Like with any vaccine, the patch may still leave your arm feeling sore because it delivers an agent that’s meant to stimulate an immune response. The patch also produces some redness that usually goes away over the course of a few days.
“It looks very promising,” says Jason McClellan, a structural biologist at the University of Texas at Austin who helped design the version of the coronavirus spike protein that the Queensland researchers used in their vaccine formulation but wasn’t involved in the study.
McClellan says a vaccine that doesn’t require cold storage would be a boon to less affluent countries, where access to electricity to power refrigeration is spotty or sparse. “That's a big advantage over the mRNA Covid-19 vaccines, which require low temperatures,” he says. “In many parts of the world, having a cold chain is difficult to maintain.”
Muller envisions that patch vaccines could eventually be sent through the mail or even delivered by drones in hard-to-reach places without reliable cold storage so that individuals could self-administer them.
Other groups are working on shelf-stable vaccine patches that don’t require an applicator and would simply stick onto the skin like a Band-Aid, then disappear. These would be virtually painless compared to the University of Queensland team’s solid patch.
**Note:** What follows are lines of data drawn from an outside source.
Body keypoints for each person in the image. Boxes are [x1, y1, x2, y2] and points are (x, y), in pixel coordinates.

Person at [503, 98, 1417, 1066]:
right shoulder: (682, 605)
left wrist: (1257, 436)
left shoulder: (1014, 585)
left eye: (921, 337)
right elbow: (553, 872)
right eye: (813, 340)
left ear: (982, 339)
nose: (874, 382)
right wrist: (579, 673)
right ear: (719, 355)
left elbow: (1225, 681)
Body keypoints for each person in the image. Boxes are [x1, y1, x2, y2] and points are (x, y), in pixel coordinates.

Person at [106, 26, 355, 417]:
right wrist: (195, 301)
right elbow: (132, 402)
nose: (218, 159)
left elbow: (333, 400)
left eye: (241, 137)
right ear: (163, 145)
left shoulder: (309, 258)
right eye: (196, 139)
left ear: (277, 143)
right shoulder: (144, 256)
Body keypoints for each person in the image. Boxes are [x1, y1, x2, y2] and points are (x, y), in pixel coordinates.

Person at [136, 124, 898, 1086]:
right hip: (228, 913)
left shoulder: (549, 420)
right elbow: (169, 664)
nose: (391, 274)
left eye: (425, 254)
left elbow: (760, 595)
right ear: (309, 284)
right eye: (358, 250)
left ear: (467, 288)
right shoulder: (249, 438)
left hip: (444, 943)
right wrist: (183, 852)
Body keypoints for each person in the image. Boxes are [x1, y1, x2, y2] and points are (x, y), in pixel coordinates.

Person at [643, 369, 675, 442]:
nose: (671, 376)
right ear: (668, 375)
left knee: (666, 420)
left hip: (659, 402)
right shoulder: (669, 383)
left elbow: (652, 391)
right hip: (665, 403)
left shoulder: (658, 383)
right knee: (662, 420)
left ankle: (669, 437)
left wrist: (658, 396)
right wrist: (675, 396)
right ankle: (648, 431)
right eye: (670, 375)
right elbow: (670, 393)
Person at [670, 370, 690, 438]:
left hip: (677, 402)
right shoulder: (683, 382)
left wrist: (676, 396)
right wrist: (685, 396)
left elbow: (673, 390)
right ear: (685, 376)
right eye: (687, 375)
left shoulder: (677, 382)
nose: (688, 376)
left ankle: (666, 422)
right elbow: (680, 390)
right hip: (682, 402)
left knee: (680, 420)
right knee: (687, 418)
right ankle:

Researchers at the University of Pittsburgh and Carnegie Mellon University have engineered a fingertip-sized patch that has 400 tiny needles of sugar and protein pieces which dissolve into the skin after delivering the spike protein. In mice, the Pittsburgh team’s vaccine produced antibodies at levels thought to be enough to neutralize the coronavirus.
Scientists from Stanford and the University of North Carolina at Chapel Hill, meanwhile, are collaborating to make a 3-D-printed vaccine skin patch for Covid-19. The small, dissolvable patch elicited an antibody response in mice that was 50 times greater than a vaccine injected under the skin.
Skin patches to deliver drugs have been studied for decades. A wide variety of drugs are now available in patch form, including nicotine and contraceptive patches. In recent years, there’s been more interest among researchers to develop vaccines delivered this way.
Beyond having advantages in resource-poor settings, skin patch vaccines could also help encourage vaccine adoption in other places. Prausnitz thinks more individuals would get the flu vaccine every year if it was less painful and easier to access. “There's a real motivation to make it appealing for people to go get it,” he says. “What if you could pick up your patches at the grocery store on your way home and bring them home to your family?”
For children and adults who wince at the sight of needles, a skin patch could be a less painful and scary option. A study published in May by Gavi, the Vaccine Alliance found that a fear of needles may be a key factor for around 10 percent of individuals who haven’t gotten a Covid-19 vaccine.
Skin patch vaccines for flu, or Covid-19 for that matter, aren’t likely to be widely available for another few years. None of the patch vaccines in development for Covid-19 have been tested in humans yet. The University of Queensland team is aiming to begin an initial clinical trial next year with its partner Vaxxas, the Cambridge, Massachusetts-based biotech company that’s manufacturing the applicators and patches.
Though skin patch vaccines for Covid-19 may still be a few years away, Prausnitz still thinks it’s worth investing in them. Many experts predict that the coronavirus will become endemic, and it’s possible that booster vaccines will be needed regularly. An easy-to-apply, shelf-stable vaccine option could help ensure that more of the world’s population is vaccinated.